Les quatre aliments qui sont les plus consommés comme collations sont, dans l’ordre, la pomme, les croustilles, le fromage et la banane. Le fromage se distingue par ailleurs par sa présence récurrente à presque tous les repas, a-t-on indiqué.

Les oignons, les tomates et les carottes occupent les trois premières places des légumes les plus populaires. Le rapport souligne qu'on les retrouve dans plusieurs recettes; qu'ils peuvent être accessibles économiquement; et qu'ils ont une longue durée de conservation.

Les petits fruits (fraises, framboises, bleuets, mûres) arrivent en tête de liste des fruits les plus consommés, devant les bananes, les pommes et les raisins.

Les auteurs du rapport estiment que certains fruits fréquemment consommés doivent leur popularité à leur accessibilité toute l’année, frais ou congelés; à leur praticité; ainsi qu’au coût relativement faible pour certains.

Il est aussi intéressant de noter que les petits fruits et les pommes peuvent être produits localement.

«Donc ça veut dire que si on veut utiliser l'alimentation locale, faire la promotion des fruits qu'on fait pousser ici, il va y avoir une réponse favorable parce que c'est déjà ça qu'il y a dans l'assiette, ce n'est pas farfelu comme argumentaire», a analysé le professeur Lamarche.

Les fromages sont une autre source importante de sodium. Ils se démarquent également comme étant la principale source de gras saturés (25 %), très loin devant le beurre.

Les produits sucrés comme le sucre, la confiture, les bonbons, le chocolat, les muffins, les biscuits et les autres pâtisseries, ainsi que des boissons sucrées, y compris les jus de fruits, totalisent près des deux tiers des apports en sucres libres.

Respect des recommandations

Moins de deux adultes québécois sur dix consomment moins de 2300 milligrammes de sodium par jour, soit le seuil maximal recommandé par Santé Canada pour réduire le risque de maladies chroniques.

Il en va de même pour les gras saturés: moins de deux participants au projet sur dix consomment moins de 10 % de leur apport énergétique sous forme de gras saturés, conformément à la recommandation de Santé Canada visant à favoriser une bonne santé cardiovasculaire.

La situation n'est pas plus reluisante du côté des sucres libres, puisque le rapport révèle que 60 % des adultes consomment moins de 10 % de leur apport énergétique sous forme de sucres libres, soit le seuil maximal recommandé par l’Organisation mondiale de la Santé pour réduire le risque de surpoids, d’obésité et de caries dentaires.

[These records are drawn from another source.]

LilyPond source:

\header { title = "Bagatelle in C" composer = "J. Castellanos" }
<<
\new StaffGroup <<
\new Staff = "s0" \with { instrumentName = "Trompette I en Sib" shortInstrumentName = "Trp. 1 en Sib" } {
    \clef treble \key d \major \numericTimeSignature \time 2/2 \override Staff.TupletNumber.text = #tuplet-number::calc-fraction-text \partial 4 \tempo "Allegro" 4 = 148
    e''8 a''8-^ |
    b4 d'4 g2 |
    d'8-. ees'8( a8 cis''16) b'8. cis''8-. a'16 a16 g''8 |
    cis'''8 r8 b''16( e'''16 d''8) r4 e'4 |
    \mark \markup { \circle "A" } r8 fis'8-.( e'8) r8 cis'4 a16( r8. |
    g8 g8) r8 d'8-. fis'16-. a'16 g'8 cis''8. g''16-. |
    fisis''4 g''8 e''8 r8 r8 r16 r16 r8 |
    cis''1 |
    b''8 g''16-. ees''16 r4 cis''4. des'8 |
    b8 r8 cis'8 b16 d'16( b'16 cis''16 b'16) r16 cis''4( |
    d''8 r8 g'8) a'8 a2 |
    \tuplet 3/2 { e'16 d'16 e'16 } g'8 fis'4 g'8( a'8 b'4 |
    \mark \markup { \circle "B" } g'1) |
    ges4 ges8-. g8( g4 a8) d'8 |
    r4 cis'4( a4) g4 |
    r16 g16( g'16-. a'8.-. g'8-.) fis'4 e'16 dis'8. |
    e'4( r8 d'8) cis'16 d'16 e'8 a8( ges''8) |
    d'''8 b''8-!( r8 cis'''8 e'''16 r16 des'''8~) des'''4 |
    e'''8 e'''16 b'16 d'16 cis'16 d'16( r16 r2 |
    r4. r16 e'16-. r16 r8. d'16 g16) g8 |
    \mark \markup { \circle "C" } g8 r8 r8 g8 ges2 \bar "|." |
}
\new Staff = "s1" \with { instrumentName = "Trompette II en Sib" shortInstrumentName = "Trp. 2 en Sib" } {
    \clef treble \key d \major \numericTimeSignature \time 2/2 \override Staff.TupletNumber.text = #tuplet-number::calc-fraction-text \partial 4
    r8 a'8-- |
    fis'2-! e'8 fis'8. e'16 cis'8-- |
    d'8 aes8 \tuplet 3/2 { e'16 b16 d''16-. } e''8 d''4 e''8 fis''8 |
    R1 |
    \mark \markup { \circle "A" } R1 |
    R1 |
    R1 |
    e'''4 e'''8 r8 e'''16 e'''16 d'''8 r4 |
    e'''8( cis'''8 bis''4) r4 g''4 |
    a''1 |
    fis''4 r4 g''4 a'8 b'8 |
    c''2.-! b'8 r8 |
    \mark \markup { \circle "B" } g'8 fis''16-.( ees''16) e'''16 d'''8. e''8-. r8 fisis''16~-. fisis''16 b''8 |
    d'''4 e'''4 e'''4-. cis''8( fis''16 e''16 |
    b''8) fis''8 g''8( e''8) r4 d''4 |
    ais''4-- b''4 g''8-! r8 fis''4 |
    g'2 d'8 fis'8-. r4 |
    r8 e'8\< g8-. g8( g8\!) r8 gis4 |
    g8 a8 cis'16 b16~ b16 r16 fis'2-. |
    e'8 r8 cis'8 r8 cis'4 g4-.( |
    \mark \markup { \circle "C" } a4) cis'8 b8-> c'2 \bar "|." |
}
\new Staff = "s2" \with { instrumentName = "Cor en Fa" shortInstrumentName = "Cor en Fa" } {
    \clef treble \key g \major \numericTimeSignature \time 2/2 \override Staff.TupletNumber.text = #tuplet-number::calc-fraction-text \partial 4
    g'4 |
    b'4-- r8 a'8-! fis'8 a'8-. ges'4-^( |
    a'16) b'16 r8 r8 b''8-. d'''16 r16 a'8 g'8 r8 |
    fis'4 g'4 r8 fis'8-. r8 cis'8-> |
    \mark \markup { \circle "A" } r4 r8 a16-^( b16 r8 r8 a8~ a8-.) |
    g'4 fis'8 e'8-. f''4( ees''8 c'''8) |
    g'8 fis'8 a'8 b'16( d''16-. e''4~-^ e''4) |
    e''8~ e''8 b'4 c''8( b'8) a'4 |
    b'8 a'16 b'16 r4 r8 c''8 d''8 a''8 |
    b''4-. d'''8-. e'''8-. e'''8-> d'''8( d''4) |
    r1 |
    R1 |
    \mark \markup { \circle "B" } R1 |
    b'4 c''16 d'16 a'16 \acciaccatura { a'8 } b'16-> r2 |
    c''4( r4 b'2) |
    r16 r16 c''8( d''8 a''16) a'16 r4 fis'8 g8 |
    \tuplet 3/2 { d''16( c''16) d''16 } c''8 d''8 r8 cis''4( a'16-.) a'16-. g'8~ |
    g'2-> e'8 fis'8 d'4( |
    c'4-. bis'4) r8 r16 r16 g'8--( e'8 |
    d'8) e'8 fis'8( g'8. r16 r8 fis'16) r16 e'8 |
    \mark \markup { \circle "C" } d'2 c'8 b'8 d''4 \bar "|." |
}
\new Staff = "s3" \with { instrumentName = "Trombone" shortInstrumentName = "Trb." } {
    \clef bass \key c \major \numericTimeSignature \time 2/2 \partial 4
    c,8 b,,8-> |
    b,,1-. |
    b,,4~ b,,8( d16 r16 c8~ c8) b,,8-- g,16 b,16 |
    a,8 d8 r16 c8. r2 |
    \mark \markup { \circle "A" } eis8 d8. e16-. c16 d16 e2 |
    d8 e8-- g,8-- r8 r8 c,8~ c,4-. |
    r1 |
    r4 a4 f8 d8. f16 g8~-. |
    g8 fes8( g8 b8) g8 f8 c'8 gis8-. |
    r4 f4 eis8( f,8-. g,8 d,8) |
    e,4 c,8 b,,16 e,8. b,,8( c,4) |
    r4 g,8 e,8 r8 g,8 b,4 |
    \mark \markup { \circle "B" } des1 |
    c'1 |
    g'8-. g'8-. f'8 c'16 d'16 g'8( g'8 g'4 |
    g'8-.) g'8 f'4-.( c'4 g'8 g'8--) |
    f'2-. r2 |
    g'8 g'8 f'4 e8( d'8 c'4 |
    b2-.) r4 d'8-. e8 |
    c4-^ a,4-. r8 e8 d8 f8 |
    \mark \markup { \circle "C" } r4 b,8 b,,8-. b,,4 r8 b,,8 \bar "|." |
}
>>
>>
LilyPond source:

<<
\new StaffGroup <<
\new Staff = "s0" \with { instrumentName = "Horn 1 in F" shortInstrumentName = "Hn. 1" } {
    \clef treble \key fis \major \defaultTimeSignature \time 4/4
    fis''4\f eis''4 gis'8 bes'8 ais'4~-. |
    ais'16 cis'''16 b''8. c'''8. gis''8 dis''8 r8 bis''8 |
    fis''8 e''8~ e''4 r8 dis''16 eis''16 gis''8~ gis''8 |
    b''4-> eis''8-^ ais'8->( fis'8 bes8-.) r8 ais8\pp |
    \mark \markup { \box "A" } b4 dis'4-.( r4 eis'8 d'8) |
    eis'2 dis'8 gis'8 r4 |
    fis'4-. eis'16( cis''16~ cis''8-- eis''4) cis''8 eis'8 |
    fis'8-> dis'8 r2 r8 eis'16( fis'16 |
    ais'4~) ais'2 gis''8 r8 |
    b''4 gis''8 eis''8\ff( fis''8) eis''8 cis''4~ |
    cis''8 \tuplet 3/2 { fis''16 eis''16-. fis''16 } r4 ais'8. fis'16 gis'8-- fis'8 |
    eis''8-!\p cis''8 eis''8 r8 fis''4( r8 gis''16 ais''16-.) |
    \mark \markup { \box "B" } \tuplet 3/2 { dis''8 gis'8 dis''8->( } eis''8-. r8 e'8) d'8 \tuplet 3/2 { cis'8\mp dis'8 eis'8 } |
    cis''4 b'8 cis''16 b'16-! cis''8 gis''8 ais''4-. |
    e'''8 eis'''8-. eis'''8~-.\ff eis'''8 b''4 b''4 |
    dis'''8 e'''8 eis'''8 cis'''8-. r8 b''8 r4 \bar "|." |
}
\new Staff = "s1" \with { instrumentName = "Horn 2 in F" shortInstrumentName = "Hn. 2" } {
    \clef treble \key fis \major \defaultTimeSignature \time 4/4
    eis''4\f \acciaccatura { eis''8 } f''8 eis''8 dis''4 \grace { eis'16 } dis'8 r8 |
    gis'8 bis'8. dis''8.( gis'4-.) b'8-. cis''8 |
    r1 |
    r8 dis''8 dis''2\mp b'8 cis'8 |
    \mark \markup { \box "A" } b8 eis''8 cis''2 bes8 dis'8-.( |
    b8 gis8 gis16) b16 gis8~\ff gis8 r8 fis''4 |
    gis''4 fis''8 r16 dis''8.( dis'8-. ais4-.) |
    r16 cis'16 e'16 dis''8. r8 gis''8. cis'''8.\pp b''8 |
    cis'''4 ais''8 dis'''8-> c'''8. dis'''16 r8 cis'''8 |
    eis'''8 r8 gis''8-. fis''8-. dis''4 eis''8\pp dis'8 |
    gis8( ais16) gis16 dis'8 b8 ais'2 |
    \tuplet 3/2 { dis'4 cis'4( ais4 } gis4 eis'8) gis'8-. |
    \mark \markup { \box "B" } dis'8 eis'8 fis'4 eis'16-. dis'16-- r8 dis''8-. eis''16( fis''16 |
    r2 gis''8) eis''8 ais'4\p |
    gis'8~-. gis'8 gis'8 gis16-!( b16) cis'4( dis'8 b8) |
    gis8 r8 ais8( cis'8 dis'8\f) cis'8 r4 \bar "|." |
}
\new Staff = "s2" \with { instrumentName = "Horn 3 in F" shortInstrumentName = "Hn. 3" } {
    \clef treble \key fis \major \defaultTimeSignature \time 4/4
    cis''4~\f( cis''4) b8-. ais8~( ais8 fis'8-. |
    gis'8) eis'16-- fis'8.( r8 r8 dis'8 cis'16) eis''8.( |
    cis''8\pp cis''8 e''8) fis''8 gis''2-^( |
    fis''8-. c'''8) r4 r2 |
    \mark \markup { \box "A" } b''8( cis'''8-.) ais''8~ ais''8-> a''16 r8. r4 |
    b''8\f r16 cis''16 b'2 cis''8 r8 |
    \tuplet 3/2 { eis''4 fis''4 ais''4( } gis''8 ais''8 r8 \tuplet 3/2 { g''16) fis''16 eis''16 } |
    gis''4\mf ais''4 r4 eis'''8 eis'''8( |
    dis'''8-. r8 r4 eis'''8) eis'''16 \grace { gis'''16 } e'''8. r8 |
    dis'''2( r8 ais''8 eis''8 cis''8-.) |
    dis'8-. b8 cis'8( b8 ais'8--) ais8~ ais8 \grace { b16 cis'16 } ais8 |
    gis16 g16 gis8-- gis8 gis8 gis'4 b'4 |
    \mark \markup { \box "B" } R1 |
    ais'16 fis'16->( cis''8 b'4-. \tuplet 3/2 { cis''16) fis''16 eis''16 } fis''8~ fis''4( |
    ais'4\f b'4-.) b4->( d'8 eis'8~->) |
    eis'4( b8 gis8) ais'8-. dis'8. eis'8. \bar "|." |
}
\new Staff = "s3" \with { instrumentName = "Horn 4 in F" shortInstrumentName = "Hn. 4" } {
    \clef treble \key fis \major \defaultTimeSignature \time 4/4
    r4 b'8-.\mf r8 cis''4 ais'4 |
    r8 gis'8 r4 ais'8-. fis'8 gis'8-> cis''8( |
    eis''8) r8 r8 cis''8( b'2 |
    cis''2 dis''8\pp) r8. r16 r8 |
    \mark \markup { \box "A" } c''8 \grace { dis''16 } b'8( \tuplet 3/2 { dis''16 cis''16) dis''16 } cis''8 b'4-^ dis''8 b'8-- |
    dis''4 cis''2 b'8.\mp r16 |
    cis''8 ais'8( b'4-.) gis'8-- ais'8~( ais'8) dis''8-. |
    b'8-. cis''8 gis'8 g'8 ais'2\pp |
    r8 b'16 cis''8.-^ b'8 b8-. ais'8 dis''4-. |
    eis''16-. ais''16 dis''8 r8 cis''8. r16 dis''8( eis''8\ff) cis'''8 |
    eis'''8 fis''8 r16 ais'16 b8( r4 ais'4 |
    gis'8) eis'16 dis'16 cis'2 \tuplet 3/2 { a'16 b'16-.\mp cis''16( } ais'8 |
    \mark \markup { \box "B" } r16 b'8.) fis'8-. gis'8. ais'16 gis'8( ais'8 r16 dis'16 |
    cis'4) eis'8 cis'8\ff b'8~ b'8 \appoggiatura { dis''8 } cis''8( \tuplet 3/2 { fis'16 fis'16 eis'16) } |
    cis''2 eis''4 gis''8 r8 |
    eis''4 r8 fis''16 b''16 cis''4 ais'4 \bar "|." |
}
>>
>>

Enfin, seulement 36 % des adultes consomment au moins cinq portions de fruits et légumes par jour, une proportion inférieure à la cible de la Politique gouvernementale de prévention en santé du Québec, qui vise à ce que plus de 50 % de la population atteigne ce seuil, peut-on lire dans le rapport.

«Les données montrent que plus de la moitié de l’apport total en sodium, en gras saturés et en sucres libres des participantes et participants de NutriQuébec est attribuable à un nombre restreint de catégories d’aliments», écrivent les auteurs.

Ces catégories d’aliments, poursuivent-ils, «contribuent de manière importante aux apports en sodium, en gras saturés et en sucres libres en raison de leur teneur élevée en ces nutriments, mais aussi de leur fréquence de consommation et des quantités consommées».

«Ces constats mettent en évidence l’importance de cibler en priorité certaines catégories d’aliments dans les actions visant à améliorer la qualité de l’alimentation», souligne le rapport.

Le nouveau rapport, a conclu le professeur Lamarche, viendra «nourrir la réflexion pour ne pas faire un mauvais choix de mots».

«Ça nous permet de dire, voici le profil alimentaire. Maintenant, comment peut-on développer des actions sur le terrain qui vont vraiment profiter à la santé des Québécois par l'alimentation?», a-t-il demandé.